Give as a JSON list of strings, one string per line with blank lines omitted, the lines of the records between the line holding "order: Polypodiales" and the line holding "name author: Torr. & A. Gray", inclusive.

(Dataset items)
[start]
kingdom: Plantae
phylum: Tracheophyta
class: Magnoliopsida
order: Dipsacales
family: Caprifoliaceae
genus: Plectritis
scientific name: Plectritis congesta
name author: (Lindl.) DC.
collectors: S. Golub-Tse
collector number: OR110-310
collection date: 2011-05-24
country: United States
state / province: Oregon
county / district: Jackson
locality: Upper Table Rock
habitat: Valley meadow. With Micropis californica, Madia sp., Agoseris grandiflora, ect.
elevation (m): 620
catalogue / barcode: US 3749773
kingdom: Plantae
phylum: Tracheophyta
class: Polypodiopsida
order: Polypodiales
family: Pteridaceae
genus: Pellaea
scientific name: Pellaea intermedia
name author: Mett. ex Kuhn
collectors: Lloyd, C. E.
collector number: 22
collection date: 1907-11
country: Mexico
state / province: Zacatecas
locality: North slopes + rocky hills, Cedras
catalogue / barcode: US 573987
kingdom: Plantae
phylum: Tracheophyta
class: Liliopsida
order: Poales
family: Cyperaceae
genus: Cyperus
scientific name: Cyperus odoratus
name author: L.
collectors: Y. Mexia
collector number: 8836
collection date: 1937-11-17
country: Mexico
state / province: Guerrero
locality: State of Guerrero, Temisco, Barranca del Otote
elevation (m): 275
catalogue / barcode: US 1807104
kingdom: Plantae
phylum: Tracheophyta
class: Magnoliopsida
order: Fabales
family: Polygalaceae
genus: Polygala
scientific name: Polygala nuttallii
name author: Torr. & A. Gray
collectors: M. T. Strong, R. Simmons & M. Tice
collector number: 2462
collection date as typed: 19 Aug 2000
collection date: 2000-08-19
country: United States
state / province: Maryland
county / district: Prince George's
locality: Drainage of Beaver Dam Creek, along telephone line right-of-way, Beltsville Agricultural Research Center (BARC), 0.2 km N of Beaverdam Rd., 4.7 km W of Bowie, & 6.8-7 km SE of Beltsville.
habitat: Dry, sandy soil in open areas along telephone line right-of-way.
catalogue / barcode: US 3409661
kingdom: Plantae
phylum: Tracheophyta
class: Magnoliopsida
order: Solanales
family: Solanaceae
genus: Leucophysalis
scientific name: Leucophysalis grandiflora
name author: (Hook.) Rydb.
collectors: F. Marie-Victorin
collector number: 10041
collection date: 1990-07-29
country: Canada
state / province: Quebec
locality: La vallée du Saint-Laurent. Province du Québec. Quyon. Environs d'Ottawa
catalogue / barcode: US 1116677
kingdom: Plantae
[end]
▸ Answer to this exercise:
[
  "order: Polypodiales",
  "family: Pteridaceae",
  "genus: Pellaea",
  "scientific name: Pellaea intermedia",
  "name author: Mett. ex Kuhn",
  "collectors: Lloyd, C. E.",
  "collector number: 22",
  "collection date: 1907-11",
  "country: Mexico",
  "state / province: Zacatecas",
  "locality: North slopes + rocky hills, Cedras",
  "catalogue / barcode: US 573987",
  "kingdom: Plantae",
  "phylum: Tracheophyta",
  "class: Liliopsida",
  "order: Poales",
  "family: Cyperaceae",
  "genus: Cyperus",
  "scientific name: Cyperus odoratus",
  "name author: L.",
  "collectors: Y. Mexia",
  "collector number: 8836",
  "collection date: 1937-11-17",
  "country: Mexico",
  "state / province: Guerrero",
  "locality: State of Guerrero, Temisco, Barranca del Otote",
  "elevation (m): 275",
  "catalogue / barcode: US 1807104",
  "kingdom: Plantae",
  "phylum: Tracheophyta",
  "class: Magnoliopsida",
  "order: Fabales",
  "family: Polygalaceae",
  "genus: Polygala",
  "scientific name: Polygala nuttallii",
  "name author: Torr. & A. Gray"
]